Publication Abstract

Authors: McNeil DE, Brown M, Ching A, DeBaun MR

Title: Screening for Wilms tumor and hepatoblastoma in children with Beckwith-Wiedemann syndromes: a cost-effective model.

Journal: Med Pediatr Oncol 37(4):349-56

Date: 2001 Oct

Abstract: BACKGROUND: We undertook a cost-benefit analysis of screening for Wilms tumor and hepatoblastoma in children with Beckwith-Wiedemann syndrome (BWS), a known cancer predisposition syndrome. The purpose of this analysis was twofold: first, to assess whether screening in children with BWS has the potential to be cost-effective; second, if screening appears to be cost-effective, to determine which parameters would be most important to assess if a screening trial were initiated. PROCEDURES: We used data from the BWS registry at the National Cancer Institute, the National Wilms Tumor Study (NWTS), and large published series to model events for two hypothetical cohorts of 1,000 infants born with BWS. One hypothetical cohort was screened for cancer until a predetermined age, representing the base case. The other cohort was unscreened. For our base case, we assumed: (a) sonography examinations three times yearly (triannually) from birth until 7 years of age; (b) screening would result in one stage shift downward at diagnosis for Wilms tumor and hepatoblastoma; (c) 100% sensitivity and 95% specificity for detecting clinical stage I Wilms tumor and hepatoblastoma; (d) a 3% discount rate; (e) a false positive result cost of $402. We estimated mortality rates based on published Wilms tumor and hepatoblastoma stage specific survival.
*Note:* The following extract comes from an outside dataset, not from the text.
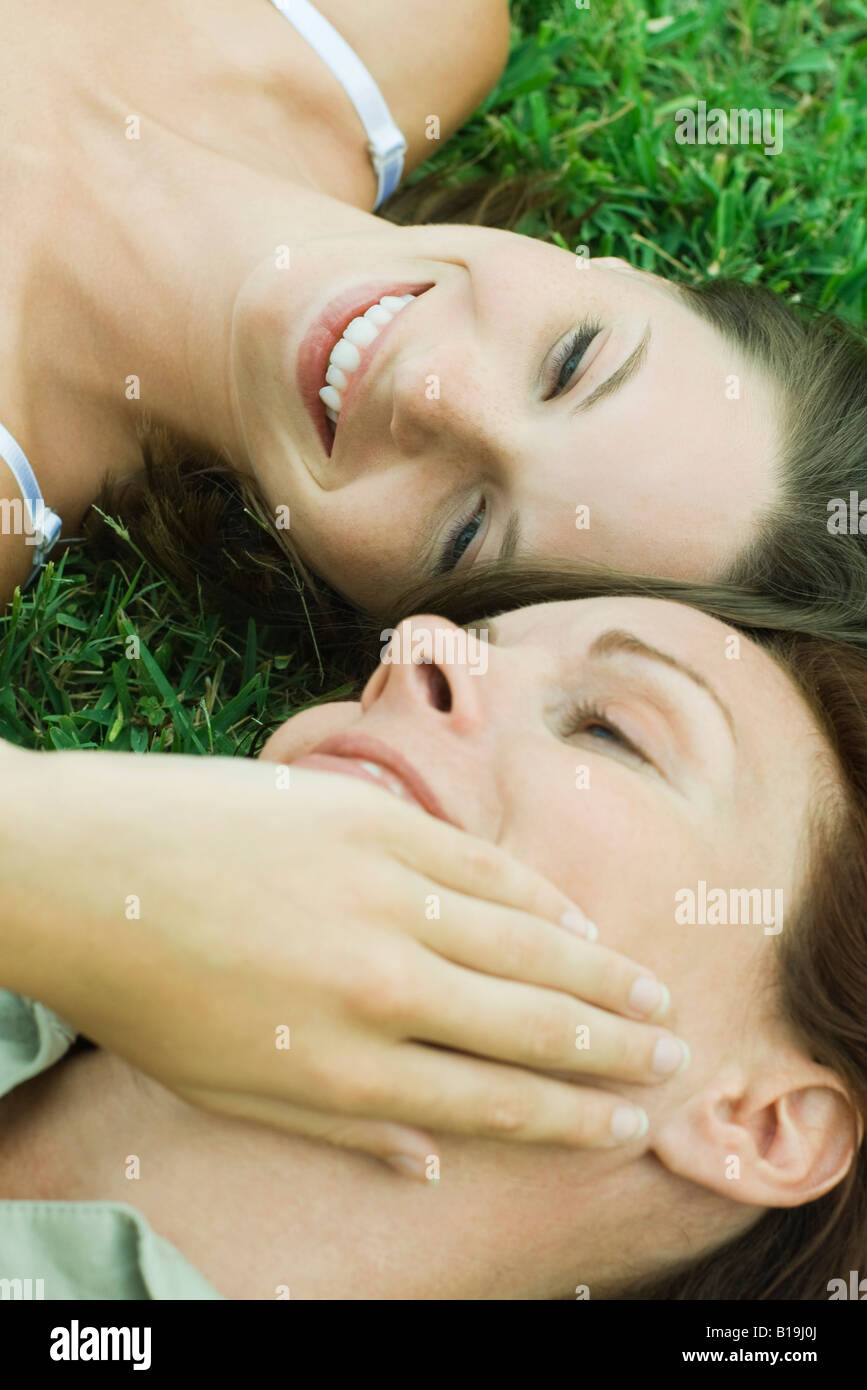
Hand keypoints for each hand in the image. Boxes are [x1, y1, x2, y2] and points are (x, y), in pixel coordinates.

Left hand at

RESULTS: Using the base case, screening a child with BWS from birth until 4 years of age results in a cost per life year saved of $9,642 while continuing until 7 years of age results in a cost per life-year saved of $14,740. When variables such as cost of screening examination, discount rate, and effectiveness of screening were varied based on high and low estimates, the incremental cost per life-year saved for screening up until age four remained comparable to acceptable population based cancer screening ranges (< $50,000 per life year saved). CONCLUSIONS: Under our model's assumptions, abdominal sonography examinations in children with BWS represent a reasonable strategy for a cancer screening program. A cancer screening trial is warranted to determine if, when, and how often children with BWS should be screened and to determine cost-effectiveness in clinical practice.